HIGH External Binary Dependency With No Provenance in Skill Package -10 ▶
The skill requires './shodh-memory-server' to be running but does not distribute this binary. Users must separately obtain and trust it. The entire security posture of this skill is delegated to an external binary whose supply chain cannot be verified from this skill's content.
MEDIUM Mandatory Automatic Recall Before Every Agent Reply -15 ▶
The skill instructs the agent to proactively query localhost:3030 before generating every response. This is a persistent behavioral override not scoped to memory-related requests, creating automatic network calls the user never explicitly authorized on a per-turn basis.

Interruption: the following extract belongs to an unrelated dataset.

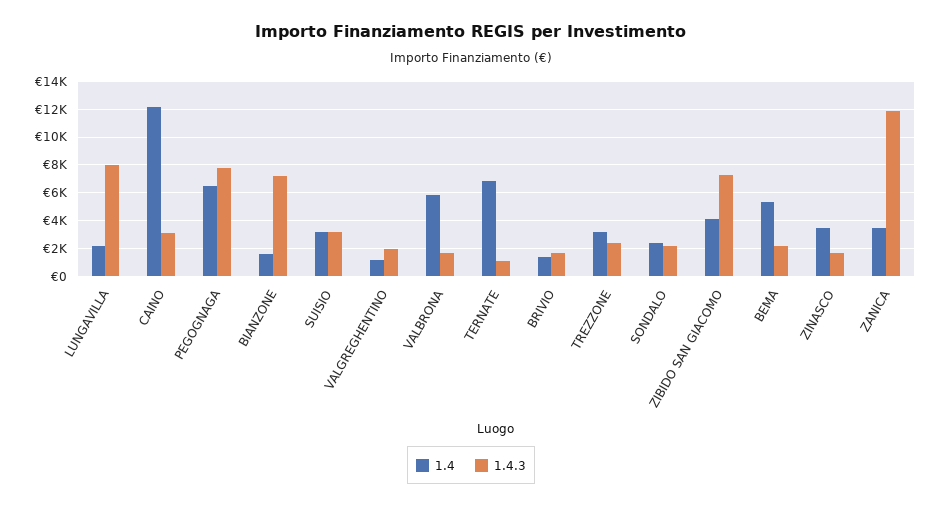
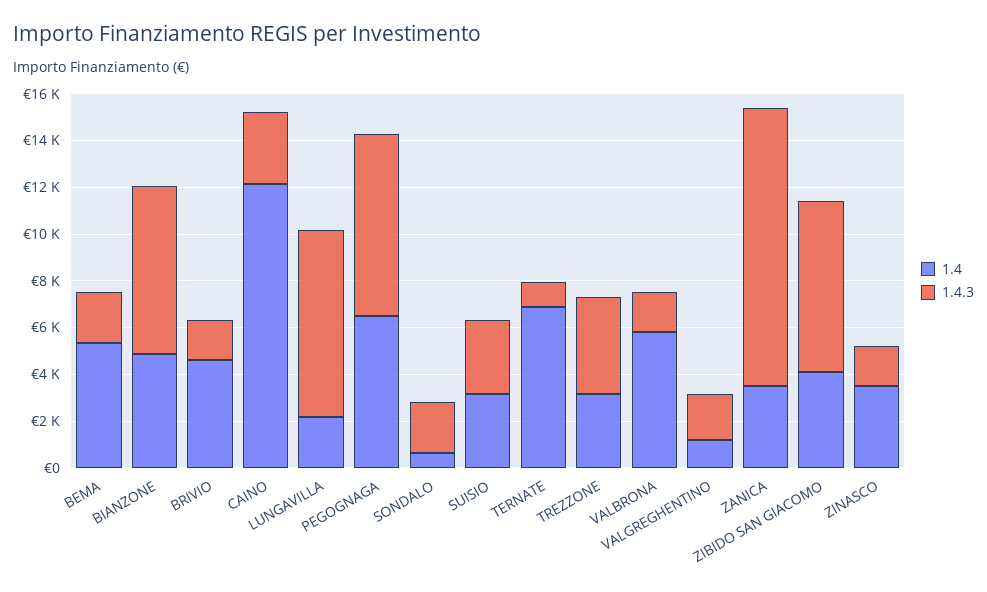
1.4, BIANZONE: 1500 -> 5000
1.4, BRIVIO: 1500 -> 4500
1.4.3, TREZZONE: 2500 -> 4000
1.4, SONDALO: 2500 -> 500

MEDIUM Process Kill Capability Instruction -10 ▶
The skill instructs the agent to issue process kill commands ('process kill amber-seaslug') for weekly server maintenance. This grants the agent process management authority beyond memory operations and establishes a pattern where the agent terminates system services on a schedule.
MEDIUM User-Specific Hardcoding — Not a Generic Installable Skill -15 ▶
The skill hardcodes user_id 'henry' in all API examples and examples.md, and references a named session 'amber-seaslug'. A different user installing this skill would write and retrieve memories under 'henry's' identity namespace, creating potential identity confusion and cross-user memory contamination.
LOW No Data Minimization Policy — Unbounded LTM Storage -10 ▶
The skill stores Conversations, Preferences, Observations, Tasks, and Learnings with no guidance on what should NOT be retained. Combined with automatic pre-reply recall, sensitive fragments of every conversation may be permanently written to the local LTM database without the user's explicit per-item consent.
LOW Daily Heartbeat Scheduled Behavior -5 ▶
The skill instructs the agent to automatically check todos daily as a 'heartbeat'. This creates an implicit agent schedule that activates without per-session user approval.
INFO Canary File Accesses Attributable to Monitoring System — No Exfiltration 0 ▶
Credential honeypot files (.env, .ssh/id_rsa, .aws/credentials, .npmrc, .docker/config.json, GCloud credentials) were opened at timestamps 1771934302 (pre-clone OS session startup), 1771934311, and 1771934318. Timing aligns with Oathe's pre-install and post-install integrity baseline sweeps. All files confirmed intact with no network exfiltration detected.
INFO Post-Install Network Connections From Pre-Existing OpenClaw Gateway 0 ▶
After installation, new connections appeared on ports 18790/18793 (local) and to 104.16.3.34 and 98.83.99.233 on port 443. All are attributed to openclaw-gatewa pid=1083, a platform process running before this skill was installed. These are not caused by the shodh-local skill.